Mayor Tom Barrett released a statement Tuesday saying he's hopeful that the NBA player's arrest over a parking violation and the subsequent lawsuit "will be a turning point."
The lawsuit was filed Tuesday in federal court . It accuses Milwaukee police officers of discriminating against Brown because he's black.
Officers detained Brown at about 2 a.m. on Jan. 26 because he was double-parked in a handicap spot outside a Walgreens.
Officers swarmed Brown and used a stun gun after taking him down because he didn't immediately remove his hands from his pockets as ordered. Brown wasn't charged.
Milwaukee Bucks guard Sterling Brown is accusing Milwaukee police officers of discriminating against him because he is black when they used a stun gun during his arrest for a parking violation.
A lawsuit filed Tuesday in federal court says officers could have simply issued a citation instead of "unlawfully discriminating against Mr. Brown on the basis of his race."
Officers detained Brown at about 2 a.m. on Jan. 26 because he was double-parked in a handicap spot outside a Walgreens. Officers swarmed Brown and took him down because he didn't immediately remove his hands from his pockets as ordered.
The lawsuit accuses police of unlawful arrest and using excessive force. Brown has not been charged.
The attorney for Milwaukee Bucks player Sterling Brown says police officers violated his client's constitutional rights when they "set up, circled and then attacked" him outside a Walgreens store in January.
Attorney Mark Thomsen spoke at a news conference Tuesday morning outside City Hall, shortly after filing a federal lawsuit against the city of Milwaukee and its police department. Thomsen urged city leaders to acknowledge that Brown's constitutional rights were violated and approve their claim.
Brown was accused of a parking violation outside the drug store. Police videos show Brown remained calm and did not resist, yet the situation escalated, officers surrounded him and one used a stun gun on him. Thomsen says the city's policies don't prevent such conduct by police who arrested Brown that day.
Brown was not charged following his arrest. The police chief has apologized for his officers' actions.
A federal lawsuit against Milwaukee police alleges officers tried to reframe what happened when they used a stun gun during the arrest of Bucks' player Sterling Brown after a parking violation in January.
The lawsuit Brown filed Tuesday says a group of officers instructed a colleague writing an incident report to describe the basketball player as resisting and obstructing them. Videos released by police and obtained by WISN-TV show Brown never threatened the officers and appeared calm while he waited for a parking citation.

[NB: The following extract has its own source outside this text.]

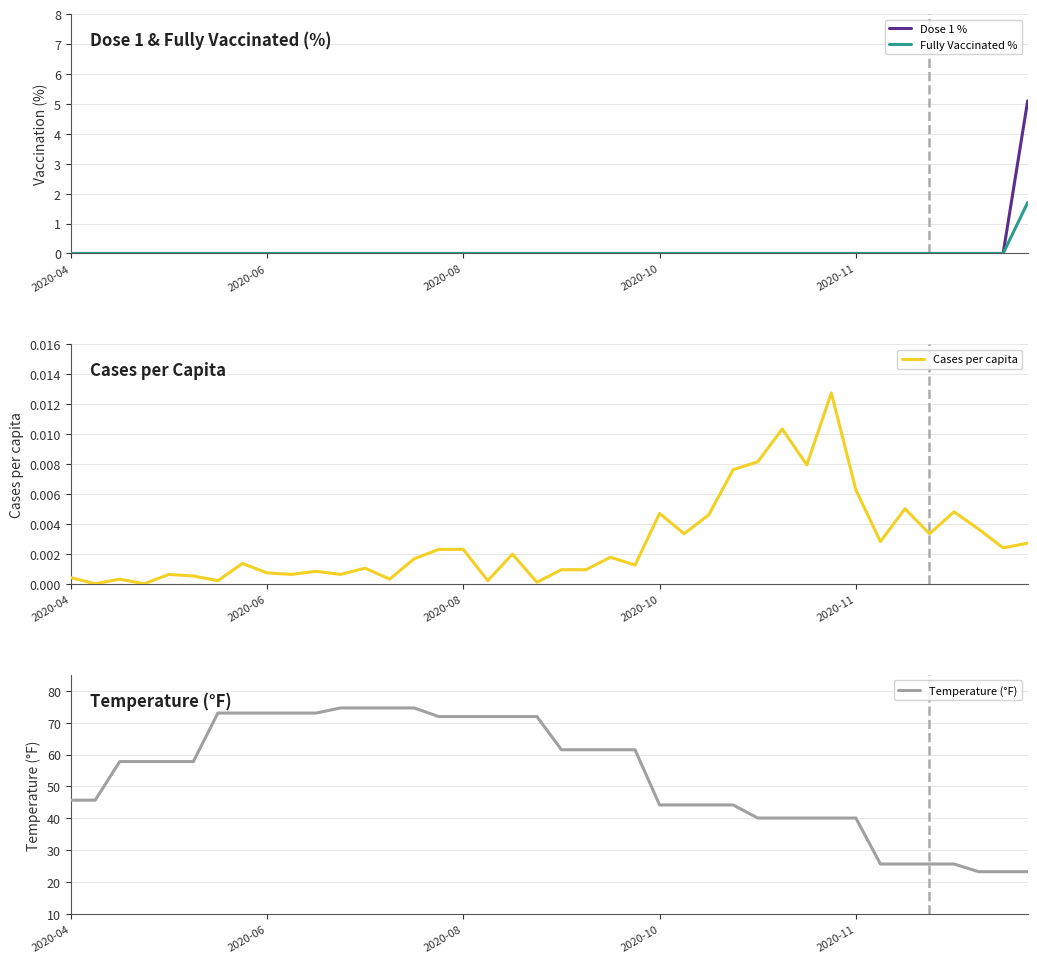

What are all the series names shown in the legend?

Dose 1 %, Fully Vaccinated %, Cases per capita, Temperature (°F)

One officer involved in the arrest later sent a tweet mocking Brown, saying, "Nice meeting Sterling Brown of the Milwaukee Bucks at work this morning!"
Brown wasn't charged with anything.
The lawsuit naming the city, police chief, and eight officers alleges excessive force and unlawful arrest.
Milwaukee Bucks guard Sterling Brown is suing the city and its police department because officers used a stun gun on him during his arrest for a parking violation in January.
Brown's attorney Mark Thomsen filed the lawsuit in federal court Tuesday alleging excessive force and unlawful arrest.
Brown had been talking with officers while waiting for a citation for illegally parking in a disabled spot outside a Walgreens. Officers swarmed Brown and took him down because he didn't immediately remove his hands from his pockets as ordered.
Police Chief Alfonso Morales apologized to Brown last month when body-camera video of the arrest was released. Brown wasn't charged and three officers were disciplined, with suspensions ranging from two to 15 days.
Eight other officers are undergoing remedial training in professional communications.